── Excerpted text
We need not address these contentions, however, in light of our decision in Fazio, which made
clear that an employee's status as a policymaking or confidential employee would be dispositive
of any FirstAmendment retaliation claim. As we explained:
[A] public employee's claim that he or she was fired for exercising his or her First Amendment
speech rights would generally be analyzed using the Pickering balancing test. If, however, a
public employee is a policymaker, then the claim would fall under the rubric of Elrod [v. Burns ,
427 U.S. 347 (1976) (plurality opinion)] and Branti. Thus, the crux of the issue in the case at hand
is whether[the employee's] position was a policymaking one.
Similarly here, Julie Biggs' status as a policymaker is dispositive of the issues raised in this
cross-appeal. If Julie Biggs were a policymaker, the council defendants would have been able to
threaten to fire BBK because of the Biggs family's political activities, even under a Pickering
analysis. See id. Julie Biggs' status as a policymaker would also obviate the need to examine
whether she is best classified as a public employee or an independent contractor with respect to
Redlands. Assuming that she was a public employee who was clearly able to assert a First
Amendment section 1983 claim, the council defendants would still have been able to threaten to
fire BBK for her political associations.
A review of the record leads to the inevitable conclusion that Julie Biggs did in fact occupy a
policymaking position with respect to the City of Redlands. In deciding whether a person occupies
a policymaking position, the court considers whether the individual has " `vague or broad
responsibilities,' " in addition to the individual's" `relative pay, technical competence, power to
control others, authority to speak in the name of policymakers, public perception, influence on
programs, contact with elected officials, and responsiveness to partisan politics and political
leaders.' " Fazio, 125 F.3d at 1334 n.5 (quoting Hall v. Ford, 856 F.2d 255, 262 (D.C. Cir. 1988)).
The central inquiry is "whether the hiring authority can demonstrate that party affiliation is an
appropriate requirement for the effective performance of the public office involved." Id. at 1331
(internal quotation marks omitted).
Many cases have addressed the role of attorneys in city government, and almost all of them have
found such attorneys to be policymakers subject to patronage discharges." `All circuit court
decisions--and almost all other court decisions-involving attorneys in government service, other
than public defenders, have held that Elrod/Branti do not protect these positions.' " Id. at 1333
(quoting Gordon v. County of Rockland, 110 F.3d 886, 890-91 (2d Cir. 1997) (internal quotation
marks omitted)); accord Rendish v. City of Tacoma, 123 F.3d 1216, 1225 (9th Cir. 1997) ("There
can be no doubt that loyalty and confidentiality are essential to the effective performance of the City
Attorneys' office."); Williams v. City of River Rouge, 909 F.2d 151, 155 (6th Cir. 1990) ("[I]t is difficult
to imagine a set of facts under which it would violate the first amendment to fire a city attorney for
purely political reasons.").
────
■ Problem: Please answer from the court opinion excerpt: which government attorneys are excepted from the decisions holding that Elrod/Branti do not protect attorney positions? The records are separate material, unrelated to the court opinion excerpt.
── Entries provided
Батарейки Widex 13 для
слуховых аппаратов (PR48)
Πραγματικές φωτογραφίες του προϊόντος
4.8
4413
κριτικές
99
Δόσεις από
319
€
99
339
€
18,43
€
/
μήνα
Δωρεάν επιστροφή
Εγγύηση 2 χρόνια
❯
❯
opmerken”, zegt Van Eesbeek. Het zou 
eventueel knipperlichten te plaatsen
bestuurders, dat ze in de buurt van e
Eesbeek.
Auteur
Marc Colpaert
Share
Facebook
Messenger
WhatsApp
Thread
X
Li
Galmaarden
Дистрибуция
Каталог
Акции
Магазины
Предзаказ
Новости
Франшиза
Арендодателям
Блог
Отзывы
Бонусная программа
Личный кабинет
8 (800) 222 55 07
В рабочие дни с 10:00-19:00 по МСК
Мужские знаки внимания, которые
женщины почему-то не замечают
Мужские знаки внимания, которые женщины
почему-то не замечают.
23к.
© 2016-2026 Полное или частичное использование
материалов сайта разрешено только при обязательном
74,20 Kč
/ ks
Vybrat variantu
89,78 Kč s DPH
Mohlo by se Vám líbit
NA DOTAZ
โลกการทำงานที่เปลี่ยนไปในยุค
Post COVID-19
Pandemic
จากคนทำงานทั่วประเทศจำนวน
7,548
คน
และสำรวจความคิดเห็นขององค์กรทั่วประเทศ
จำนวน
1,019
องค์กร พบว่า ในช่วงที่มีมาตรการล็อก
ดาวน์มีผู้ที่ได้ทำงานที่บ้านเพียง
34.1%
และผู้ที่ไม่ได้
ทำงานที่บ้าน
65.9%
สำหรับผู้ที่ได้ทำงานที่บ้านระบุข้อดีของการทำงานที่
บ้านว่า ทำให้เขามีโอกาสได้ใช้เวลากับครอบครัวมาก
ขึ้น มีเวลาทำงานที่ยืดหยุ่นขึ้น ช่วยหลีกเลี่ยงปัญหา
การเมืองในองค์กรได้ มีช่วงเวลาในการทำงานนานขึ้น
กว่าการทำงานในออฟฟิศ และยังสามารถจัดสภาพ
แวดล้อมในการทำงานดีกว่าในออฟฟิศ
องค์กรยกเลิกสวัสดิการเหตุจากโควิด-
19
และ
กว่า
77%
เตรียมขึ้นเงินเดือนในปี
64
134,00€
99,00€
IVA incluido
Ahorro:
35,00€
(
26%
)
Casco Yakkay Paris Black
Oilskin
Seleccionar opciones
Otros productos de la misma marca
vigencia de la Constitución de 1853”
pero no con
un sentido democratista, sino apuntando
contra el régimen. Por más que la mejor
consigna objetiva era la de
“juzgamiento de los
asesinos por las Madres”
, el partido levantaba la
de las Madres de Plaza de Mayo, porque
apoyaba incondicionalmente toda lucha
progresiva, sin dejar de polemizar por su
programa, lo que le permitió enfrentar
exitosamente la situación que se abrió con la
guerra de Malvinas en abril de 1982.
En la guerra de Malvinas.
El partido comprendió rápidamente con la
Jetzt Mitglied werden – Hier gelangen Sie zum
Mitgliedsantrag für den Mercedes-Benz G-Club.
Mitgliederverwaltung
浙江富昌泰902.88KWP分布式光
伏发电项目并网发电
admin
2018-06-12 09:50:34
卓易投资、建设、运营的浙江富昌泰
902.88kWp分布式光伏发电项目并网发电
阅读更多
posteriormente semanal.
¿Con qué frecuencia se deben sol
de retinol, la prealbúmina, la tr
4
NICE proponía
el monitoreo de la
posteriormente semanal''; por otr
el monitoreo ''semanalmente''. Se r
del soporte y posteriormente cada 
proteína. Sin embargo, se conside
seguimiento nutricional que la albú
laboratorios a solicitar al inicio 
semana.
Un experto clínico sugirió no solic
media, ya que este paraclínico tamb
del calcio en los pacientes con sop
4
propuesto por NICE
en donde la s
────
■ Result of the task: Public defenders.